Food Price Myths
Myth:
Ethanol cannot be produced from corn in large enough quantities to make a real difference without disrupting food and feed supplies.
Fact:
Corn is only one source of ethanol. As we develop new, cost-effective methods for producing biofuels, a significant amount of ethanol will be made from more abundant cellulosic biomass sources. In the future, ethanol will be increasingly produced from cellulose found in crop residues (e.g, stalks, hulls), forestry residues (e.g., from forest thinning), energy crops (e.g., switchgrass, sorghum), and sorted municipal wastes.

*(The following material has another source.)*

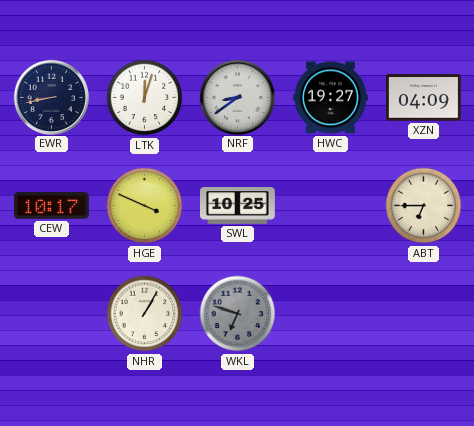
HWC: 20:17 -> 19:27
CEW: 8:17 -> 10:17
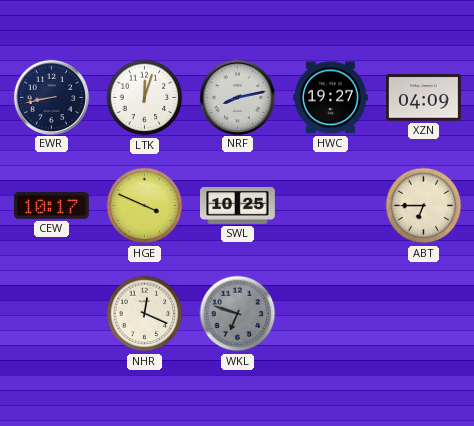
NRF: 8:39 -> 8:13
NHR: 1:05 -> 12:19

Some promising energy crops grow on marginal soils not suited for traditional agriculture.
A high-protein animal feed, known as Distillers Dried Grains with Solubles (DDGS), is produced in the process of making corn ethanol.
The Energy Independence and Security Act of 2007 (EISA) requires that U.S. transportation fuels contain at least 36 billion gallons of renewable fuels by 2022. Of that quantity, 16 billion gallons must be cellulosic biofuels, while ethanol from corn is capped at 15 billion gallons.
The U.S. Departments of Energy and Agriculture's Billion Ton Study found that we can grow adequate biomass feedstocks to displace about 30% of current gasoline use by 2030 on a sustainable basis--with only modest changes in land use. It determined that 1.3 billion tons of U.S. biomass feedstock is potentially available for the production of biofuels-more than enough biomass to meet the new renewable fuel standard mandated by EISA.